16.5.09

Catedral

«Vamos-te construindo com mãos a tremer
e pomos, em torre, átomo sobre átomo
Mas quem pode concluir-te,
Catedral?

O que é Roma?
Desmorona-se.
O que é o Mundo?
Despedaça-se
antes de as tuas torres terem cúpulas,
antes que de milhas de mosaico
surja a tua fronte resplendente.
Mas muitas vezes em sonho
posso abarcar
o teu espaço,
fundo, desde o início
até à aresta dourada do telhado.
E vejo então: os meus sentidos
formam e constroem
os últimos ornatos.


Em nenhum outro lugar, ó Amada, haverá mundo senão em nosso íntimo. A nossa vida esvai-se na transformação. E o que é exterior, cada vez mais diminuto, desaparece. Para onde havia outrora uma permanente casa, propõe-se agora uma construção concebida, a toda a extensão, da ordem do pensável, como se estivesse toda ainda no cérebro. (...) Templos, já não os conhece. A estes, desbarato do coração, nós mais secretamente os resguardamos. Sim, onde quer que subsista uma coisa, uma coisa outrora feita de oração, de serviço, de genuflexão -, aflora já, tal como está, o invisível.
Muitos dela não se apercebem já, nem têm a vantagem de o construírem agora no seu íntimo, com pilares e estátuas, maior!

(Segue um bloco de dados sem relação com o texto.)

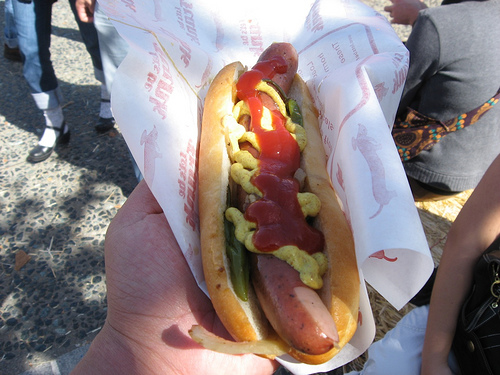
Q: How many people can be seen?
A: Four.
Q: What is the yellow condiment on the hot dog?
A: Mustard.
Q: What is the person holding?
A: A hot dog.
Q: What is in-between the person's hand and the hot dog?
A: A piece of paper.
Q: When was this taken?
A: During the day.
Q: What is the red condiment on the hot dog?
A: Ketchup.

Cada insensível rotação do mundo tem destes deserdados a quem não pertence nem o que foi, nem o que há-de seguir-se. Pois o que há-de seguir-se é longínquo para os homens. A nós isto não nos deve perturbar; antes nos dê a força de guardar a forma ainda reconhecível. Isto que outrora estava entre os homens, no seio do destino, desse destruidor, estava no não-saber-para-onde-ir, como ser sendo, e vergava para si as estrelas de céus firmes. Ó Anjo, a ti o mostro ainda, ali! no teu olhar, fique por fim a salvo, finalmente erguido, agora. Colunas, pilones, a Esfinge, esse erguer-se em anelo, na soturna cor de cidades em estertor ou de estranhas cidades, da catedral.


Estas coisas que vivem do declínio compreendem que tu as louves; efémeras, confiam-se-nos como coisas salvando-se, a nós os mais efémeros. Querem que as transformemos por completo no coração invisível, em - oh, infinitamente - em nós! Sejamos nós quem formos, afinal.

Terra, não é isto o que tu queres: surgir invisível em nós? Não é o teu sonho seres um dia invisível? Terra! invisível!
Se a transformação não é a tua missão imperiosa, então qual será?
Terra, ó minha querida, eu quero. Oh, acredita, não seriam mais necessárias as tuas Primaveras para me conquistar para ti -, só uma, ai! uma única e já demasiada para o sangue.
Inominadamente, por ti me decidi, já de longe.
Sempre tinhas razão e a tua sacra ideia é a discreta morte.»